Enquanto esperava a Karen na frente do café – que eu não conhecia – sentei num banquinho. Do meu lado, um cara com um capacete, falando num celular – acho que ele trabalhava na obra em frente. Um sol de rachar. Sentei ali achando que não ia agüentar muito tempo. Mas fiquei com medo de entrar e a menina não me achar. Além disso o lugar tava completamente lotado, não tinha uma mesa. Então entre ficar em pé na sombra ou sentada no sol preferi ficar no sol, sentada. Do meu outro lado, um cara lendo um livro. Aí noto que o cara do meu lado é bonito. Ôpa. Ele vira mais um pouquinho. Ôpa! Ele é muito bonito. Ele é bonito pra caralho!! E ainda por cima tá lendo. Ponto para os meninos. O que ele tá lendo? Cem anos de solidão!!!! Em inglês, mas tá lendo. Mil vezes ôpa. Mil pontos para os meninos. Posso falar que eu já li em espanhol (mentira, li em português, mas posso falar só pra impressioná-lo). Posso falar sobre o realismo fantástico durante horas. Sobre Isabel Allende. E de como nós não temos esse tipo de literatura no Brasil, apesar desse universo nos ser muito familiar – minha família é o próprio realismo fantástico. Mas provavelmente não vou ter coragem. E ele tá olhando pra mim. Como assim? Ele toda hora pára de ler e olha pros lados. Na certa tá esperando a namorada, Carrie (ah, é. Essa voz em itálico é minha consciência. Ou melhor, meu Super Ego que me tolhe a todo momento, entidade preponderante em 99,99999% do tempo, a não ser nos raros momentos em é invadido pelo Id, uma espécie de Pink, coitado, que leva porrada do Superego - que no caso é o Cérebro - que é bem mais forte que o Id. De vez em quando o Pink consegue trancar o Cérebro no banheiro, ou o Cérebro desmaia de tanto trabalhar. Daí o Pink assume o controle, aperta meia dúzia de botão, pinta tudo de rosa com bolinhas amarelas e fica chupando pirulito laranja de molhar no saquinho (vocês tinham isso na infância? Um pirulito que vinha no saquinho?). O Cérebro acorda, vê a merda toda, arruma tudo e bota o Pink de castigo durante um mês. E o Ego? Meu Ego quase não existe. Ele é quase nulo frente esse Cartoon que é a minha torpe psique.). Mas então. O cara. Voltando. Toda hora o cara olha no relógio. Mas ele não pára de olhar pra mim. Toda hora pára de ler. Ah, eu tenho que puxar assunto. Tenho.
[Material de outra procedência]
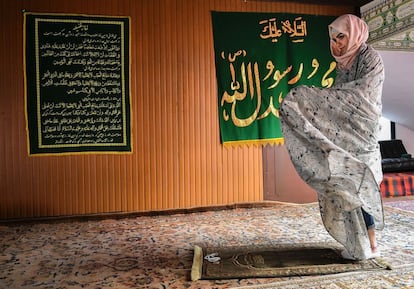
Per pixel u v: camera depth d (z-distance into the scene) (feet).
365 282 7.35
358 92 7.86
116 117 13.37
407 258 8.63
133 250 9.59
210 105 14.16
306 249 9.30
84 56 13.08
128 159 13.50
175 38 13.79
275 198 14.89
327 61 15.10
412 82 17.75
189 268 8.28
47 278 7.77
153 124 13.66
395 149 23.27
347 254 8.51
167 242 10.25
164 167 13.79
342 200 7.84
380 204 7.87
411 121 22.48
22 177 12.71
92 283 7.50
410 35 14.56
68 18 12.91
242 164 14.51
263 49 14.53
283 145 14.90
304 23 14.90
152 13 13.58
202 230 11.40
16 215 12.67
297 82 14.79
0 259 8.98
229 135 14.30
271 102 14.62
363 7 15.01
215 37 14.14
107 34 13.23
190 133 13.99
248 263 8.39
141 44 13.51
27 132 12.70
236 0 14.34
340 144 8.04
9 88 12.53
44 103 12.82
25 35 12.60
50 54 12.84
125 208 13.48
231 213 13.60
(Dez horas depois, Pink consegue entreter o Cérebro com um vazamento no sótão e quando ele vai olhar fica preso lá em cima...)
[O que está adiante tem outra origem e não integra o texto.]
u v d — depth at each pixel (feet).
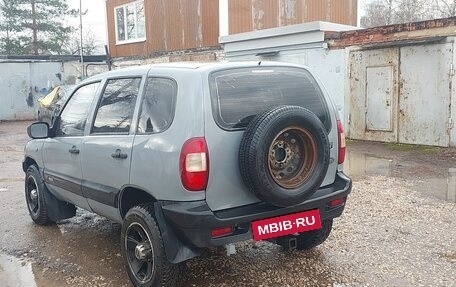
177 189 11.10
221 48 54.24
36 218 18.60
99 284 13.24
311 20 55.47
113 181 13.20
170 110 11.64
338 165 13.51
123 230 12.91
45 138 16.89
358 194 21.72
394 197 21.03
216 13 55.42
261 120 11.03
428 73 33.76
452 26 31.73
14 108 71.56
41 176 18.20
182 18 60.18
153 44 65.62
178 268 12.00
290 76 12.89
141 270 12.73
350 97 39.34
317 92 13.20
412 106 35.09
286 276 13.26
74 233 17.67
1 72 70.03
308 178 11.68
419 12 87.71
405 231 16.58
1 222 19.27
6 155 37.29
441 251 14.73
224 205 11.35
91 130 14.55
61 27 117.50
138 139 12.25
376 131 37.83
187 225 11.01
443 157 30.48
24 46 114.32
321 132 11.73
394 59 35.73
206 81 11.34
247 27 54.24
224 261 14.39
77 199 15.88
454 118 32.71
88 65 76.33
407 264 13.82
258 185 10.96
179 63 12.96
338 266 13.83
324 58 40.63
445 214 18.40
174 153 11.10
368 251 14.87
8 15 111.55
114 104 13.83
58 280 13.58
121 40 71.92
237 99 11.66
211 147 11.04
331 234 16.40
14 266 14.66
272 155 11.27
- Nossa, eu adoro esse livro...vc tá gostando? (ai, que papo mais nada a ver, caralho! Que merda! – Cérebro escapou).

Ele se vira pra mim: “a gente se conheceu!”.
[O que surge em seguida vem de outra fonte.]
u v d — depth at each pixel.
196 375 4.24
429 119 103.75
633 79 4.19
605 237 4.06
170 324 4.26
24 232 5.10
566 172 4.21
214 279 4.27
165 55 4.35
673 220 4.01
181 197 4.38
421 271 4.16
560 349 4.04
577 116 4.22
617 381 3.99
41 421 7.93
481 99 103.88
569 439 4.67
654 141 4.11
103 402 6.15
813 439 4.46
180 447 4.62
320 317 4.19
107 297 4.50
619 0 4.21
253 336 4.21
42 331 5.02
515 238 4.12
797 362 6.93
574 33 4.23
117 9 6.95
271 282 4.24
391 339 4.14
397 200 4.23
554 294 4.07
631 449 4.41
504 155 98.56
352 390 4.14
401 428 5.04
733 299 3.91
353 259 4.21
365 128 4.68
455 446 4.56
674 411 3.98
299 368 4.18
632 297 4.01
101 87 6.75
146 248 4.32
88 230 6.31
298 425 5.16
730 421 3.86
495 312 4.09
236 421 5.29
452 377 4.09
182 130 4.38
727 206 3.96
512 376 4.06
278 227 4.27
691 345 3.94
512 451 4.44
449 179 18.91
Ôoooopa! Como? Em outra vida, só se for? Uma graça de rapaz como esse e eu não lembro que conheci?

- Ah é? ? ? ?

- No churrasco, domingo...

Aí quando ele acabou de virar (até então eu estava vendo-o só de perfil) eu me lembrei. Siiim! Eu o conheci! Quer dizer, fui apresentada rapidamente. Ele é argentino. Uiuiui. Argentino. Adoooooro argentinos. Eu, Pink, Cérebro, Dona Henriqueta, Salim, Afonso: o nerd esquisitão, Jorjão: o caminoneiro que me habita, Pri: a adolescente mal humorada, Neidinha, a imigrante ilegal cujo sonho é ser manicure nas J. Sisters, todos nós gostamos muito de argentinos. Sim, argentinos em geral.

- Ah....é...

(O cara deve ter pensando que eu sou a maior mongol, né? Primeiro ele fica horas olhando pra ver se eu cumprimento ele, e eu nada. Depois eu puxo assunto sobre o livro que ele tá lendo, o 171 mais fajuto da história...e pra piorar o cara é argentino e já leu o livro no original - e eu li há cem anos atrás - sem trocadilho - qualquer referência que eu fizer vai parecer boba pra ele). Charlie Brown é Don Juan perto de mim.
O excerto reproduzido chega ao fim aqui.